The Brisk & Jacobson Store is a historic Italianate-style commercial building in Mobile, Alabama. It was placed on the National Register of Historic Places on March 14, 1973.

==History==
The site that the Brisk & Jacobson Store building would eventually occupy was previously occupied by a two-story brick building, built by 1850. It housed Daniels, Eglin, and Company, dry goods merchants, from 1852 until 1865. In 1865 the property was purchased for $50,000 by Isaac Goldsmith, of Goldsmith, Frohlichstein, and Company. The new four-story building with a cast iron facade was completed in 1866. The facade was cast by Daniel D. Badger's Architectural Iron Works in New York City.
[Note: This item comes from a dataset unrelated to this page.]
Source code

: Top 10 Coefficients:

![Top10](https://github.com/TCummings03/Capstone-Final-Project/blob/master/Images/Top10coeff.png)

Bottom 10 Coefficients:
The Isaac Goldsmith and William Frohlichstein business partnership had ended by 1867, Goldsmith had become president of the Mobile Commercial Savings Company and Frohlichstein had formed a new dry goods company known as Frohlichstein, Hahn and Company. The building was occupied by this firm, as well as by J. Brisk and Company. In 1869 J. Brisk and Company became Brisk & Jacobson, headquartered in Plainfield, New Jersey. It specialized in wholesale and retail men's apparel. The building continued as the Brisk & Jacobson Store until 1893. After that date a succession of commercial enterprises were housed there.